## Task to complete
Return all lines of the records that contain the word "into".

Records for this exercise below:

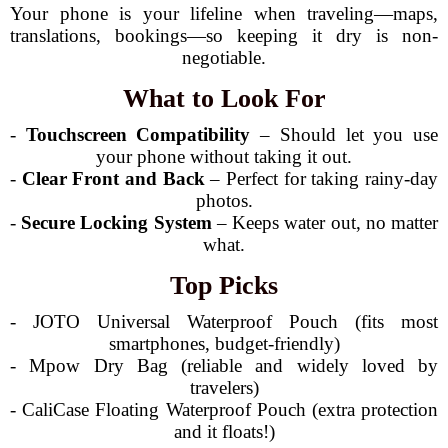
Your phone is your lifeline when traveling—maps,
translations, bookings—so keeping it dry is non-
negotiable.
What to Look For
-
Touchscreen Compatibility
– Should let you use
your phone without taking it out.
-
Clear Front and Back
– Perfect for taking rainy-day
photos.
-
Secure Locking System
– Keeps water out, no matter
what.
Top Picks
- JOTO Universal Waterproof Pouch (fits most
smartphones, budget-friendly)
- Mpow Dry Bag (reliable and widely loved by
travelers)
- CaliCase Floating Waterproof Pouch (extra protection
and it floats!)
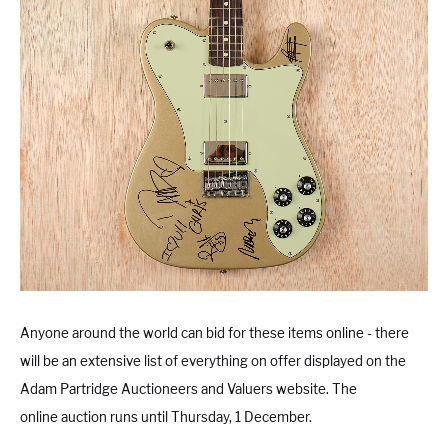
Anyone around the world can bid for these items online - there
will be an extensive list of everything on offer displayed on the
Adam Partridge Auctioneers and Valuers website. The
online auction runs until Thursday, 1 December.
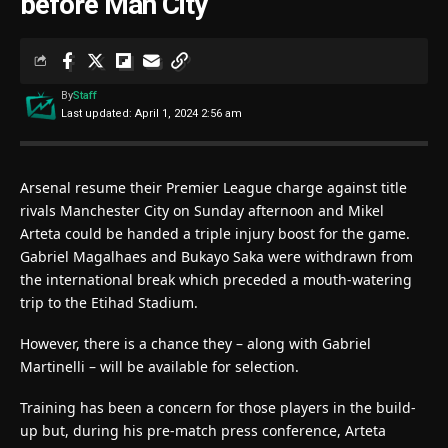
before Man City
By
Staff
Last updated: April 1, 2024 2:56 am
Arsenal resume their Premier League charge against title
rivals Manchester City on Sunday afternoon and Mikel
Arteta could be handed a triple injury boost for the game.
Gabriel Magalhaes and Bukayo Saka were withdrawn from
the international break which preceded a mouth-watering
trip to the Etihad Stadium.
However, there is a chance they – along with Gabriel
Martinelli – will be available for selection.
Training has been a concern for those players in the build-
up but, during his pre-match press conference, Arteta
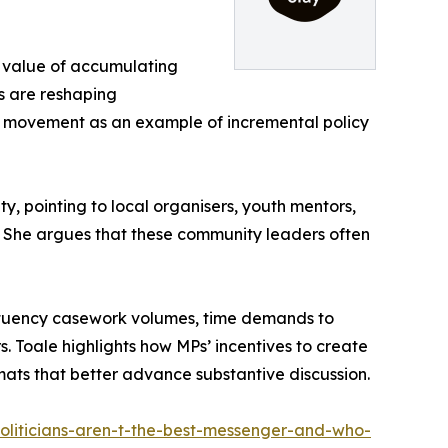
e value of accumulating
s are reshaping
ing movement as an example of incremental policy
ty, pointing to local organisers, youth mentors,
. She argues that these community leaders often
stituency casework volumes, time demands to
. Toale highlights how MPs’ incentives to create
rmats that better advance substantive discussion.
politicians-aren-t-the-best-messenger-and-who-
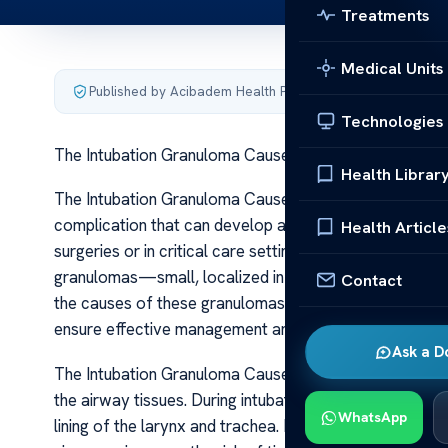
Treatments
Medical Units
Published by Acibadem Health Point
·
Last updated June 5
Technologies
The Intubation Granuloma Causes Treatments
Health Librar
The Intubation Granuloma Causes Treatments Intubatio
complication that can develop after endotracheal int
Health Article
surgeries or in critical care settings. Although intubati
granulomas—small, localized inflammatory growths—on
Contact
the causes of these granulomas and their treatment opti
ensure effective management and prevent further airw
Ask a D
The Intubation Granuloma Causes Treatments The prim
the airway tissues. During intubation, the endotracheal
WhatsApp
lining of the larynx and trachea. Repeated intubation a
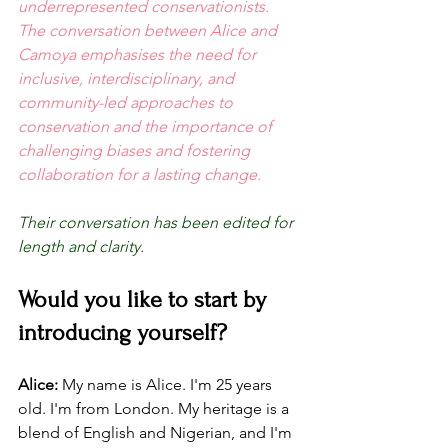
underrepresented conservationists. 
The conversation between Alice and 
Camoya emphasises the need for 
inclusive, interdisciplinary, and 
community-led approaches to 
conservation and the importance of 
challenging biases and fostering 
collaboration for a lasting change.
Their conversation has been edited for 
length and clarity.
Would you like to start by 
introducing yourself? 
Alice:
 My name is Alice. I'm 25 years 
old. I'm from London. My heritage is a 
blend of English and Nigerian, and I'm 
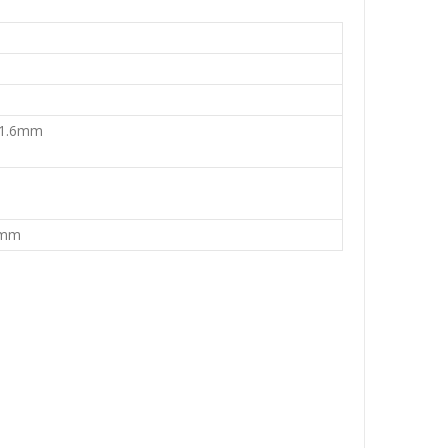
 1.6mm
4mm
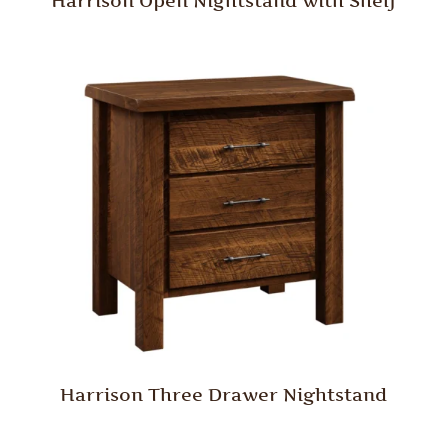
Harrison Open Nightstand with Shelf
Harrison Three Drawer Nightstand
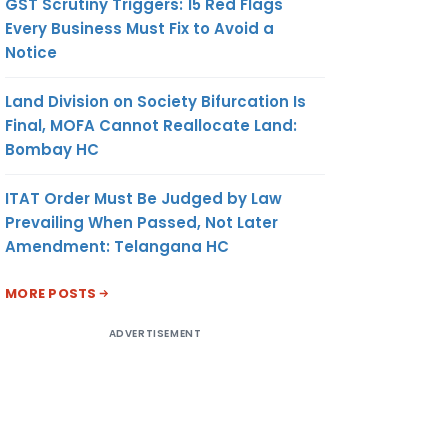
GST Scrutiny Triggers: 15 Red Flags
Every Business Must Fix to Avoid a
Notice
Land Division on Society Bifurcation Is
Final, MOFA Cannot Reallocate Land:
Bombay HC
ITAT Order Must Be Judged by Law
Prevailing When Passed, Not Later
Amendment: Telangana HC
MORE POSTS
ADVERTISEMENT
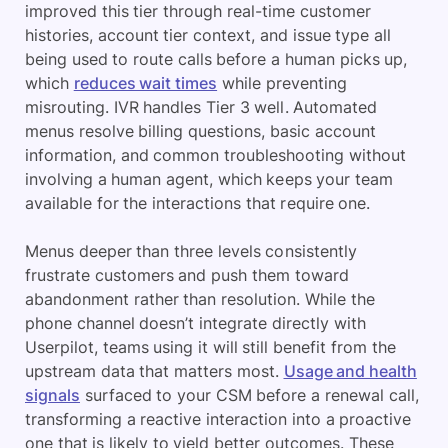
improved this tier through real-time customer
histories, account tier context, and issue type all
being used to route calls before a human picks up,
which
reduces wait times
while preventing
misrouting. IVR handles Tier 3 well. Automated
menus resolve billing questions, basic account
information, and common troubleshooting without
involving a human agent, which keeps your team
available for the interactions that require one.
Menus deeper than three levels consistently
frustrate customers and push them toward
abandonment rather than resolution. While the
phone channel doesn’t integrate directly with
Userpilot, teams using it will still benefit from the
upstream data that matters most.
Usage and health
signals
surfaced to your CSM before a renewal call,
transforming a reactive interaction into a proactive
one that is likely to yield better outcomes. These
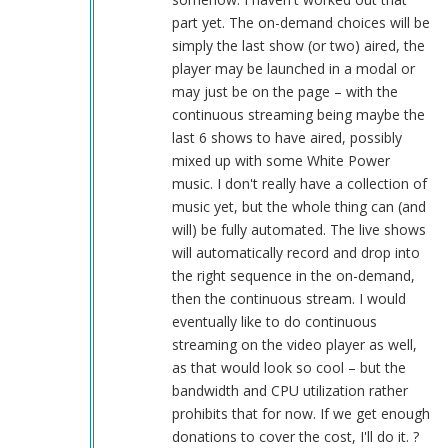
part yet. The on-demand choices will be
simply the last show (or two) aired, the
player may be launched in a modal or
may just be on the page – with the
continuous streaming being maybe the
last 6 shows to have aired, possibly
mixed up with some White Power
music. I don't really have a collection of
music yet, but the whole thing can (and
will) be fully automated. The live shows
will automatically record and drop into
the right sequence in the on-demand,
then the continuous stream. I would
eventually like to do continuous
streaming on the video player as well,
as that would look so cool – but the
bandwidth and CPU utilization rather
prohibits that for now. If we get enough
donations to cover the cost, I'll do it. ?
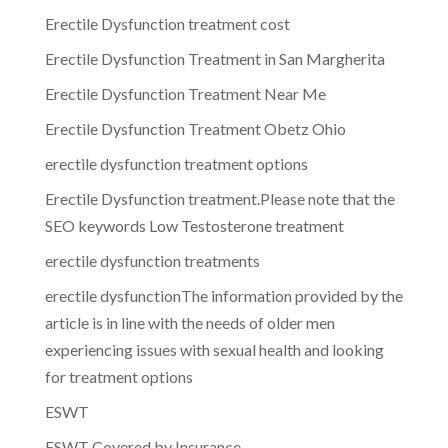
Erectile Dysfunction treatment cost
Erectile Dysfunction Treatment in San Margherita
Erectile Dysfunction Treatment Near Me
Erectile Dysfunction Treatment Obetz Ohio
erectile dysfunction treatment options
Erectile Dysfunction treatment.Please note that the
SEO keywords Low Testosterone treatment
erectile dysfunction treatments
erectile dysfunctionThe information provided by the
article is in line with the needs of older men
experiencing issues with sexual health and looking
for treatment options
ESWT
ESWT Covered by Insurance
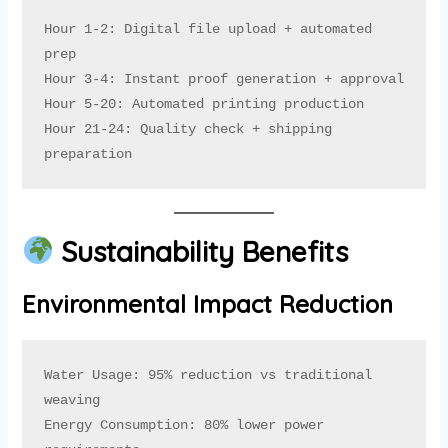
Hour 1-2: Digital file upload + automated 
prep

Hour 3-4: Instant proof generation + approval

Hour 5-20: Automated printing production

Hour 21-24: Quality check + shipping 
preparation
Sustainability Benefits
Environmental Impact Reduction
Water Usage: 95% reduction vs traditional 
weaving

Energy Consumption: 80% lower power 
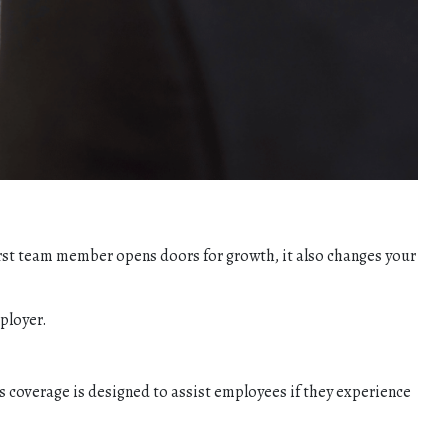
first team member opens doors for growth, it also changes your
ployer.
s coverage is designed to assist employees if they experience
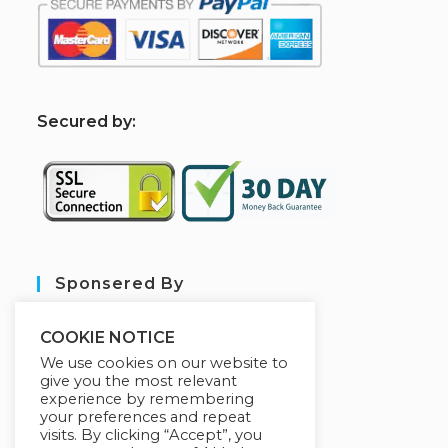
S
ecured by:
Sponsered By
COOKIE NOTICE
We use cookies on our website to
give you the most relevant
experience by remembering
your preferences and repeat
visits. By clicking “Accept”, you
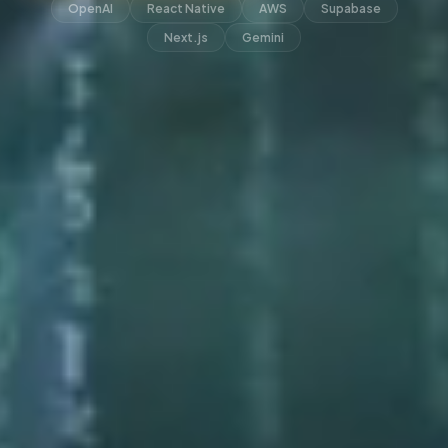
OpenAI
React Native
AWS
Supabase
Next.js
Gemini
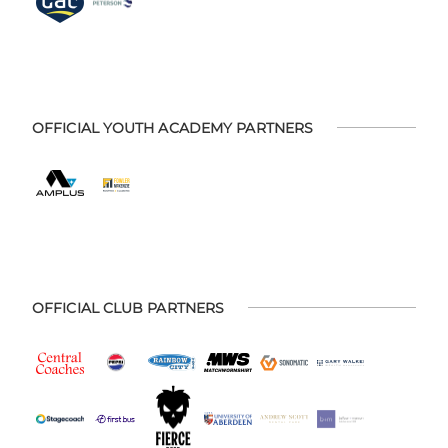
OFFICIAL YOUTH ACADEMY PARTNERS
OFFICIAL CLUB PARTNERS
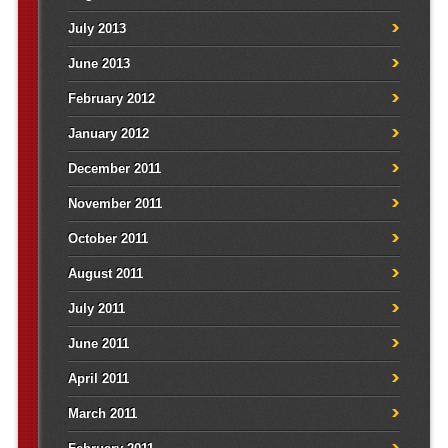
July 2013
June 2013
February 2012
January 2012
December 2011
November 2011
October 2011
August 2011
July 2011
June 2011
April 2011
March 2011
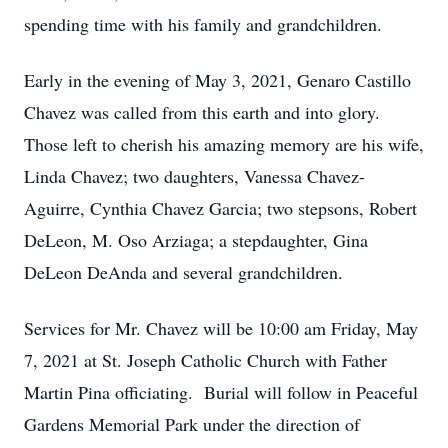
spending time with his family and grandchildren.
Early in the evening of May 3, 2021, Genaro Castillo
Chavez was called from this earth and into glory.
Those left to cherish his amazing memory are his wife,
Linda Chavez; two daughters, Vanessa Chavez-
Aguirre, Cynthia Chavez Garcia; two stepsons, Robert
DeLeon, M. Oso Arziaga; a stepdaughter, Gina
DeLeon DeAnda and several grandchildren.
Services for Mr. Chavez will be 10:00 am Friday, May
7, 2021 at St. Joseph Catholic Church with Father
Martin Pina officiating. Burial will follow in Peaceful
Gardens Memorial Park under the direction of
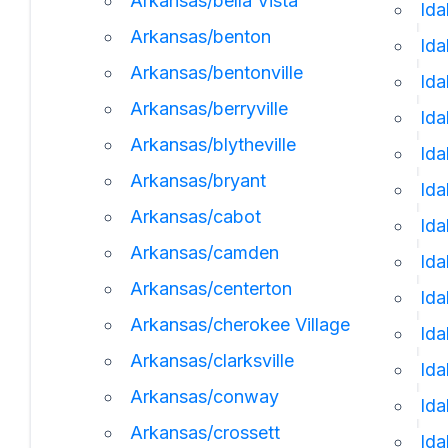
Arkansas/bella Vista
Ida
Arkansas/benton
Ida
Arkansas/bentonville
Id
Arkansas/berryville
Ida
Arkansas/blytheville
Ida
Arkansas/bryant
Ida
Arkansas/cabot
Id
Arkansas/camden
Ida
Arkansas/centerton
Ida
Arkansas/cherokee Village
Ida
Arkansas/clarksville
Id
Arkansas/conway
Ida
Arkansas/crossett
Ida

End of Records for this exercise.

## Written solution
transforming a reactive interaction into a proactive
will automatically record and drop into
Chavez was called from this earth and into glory.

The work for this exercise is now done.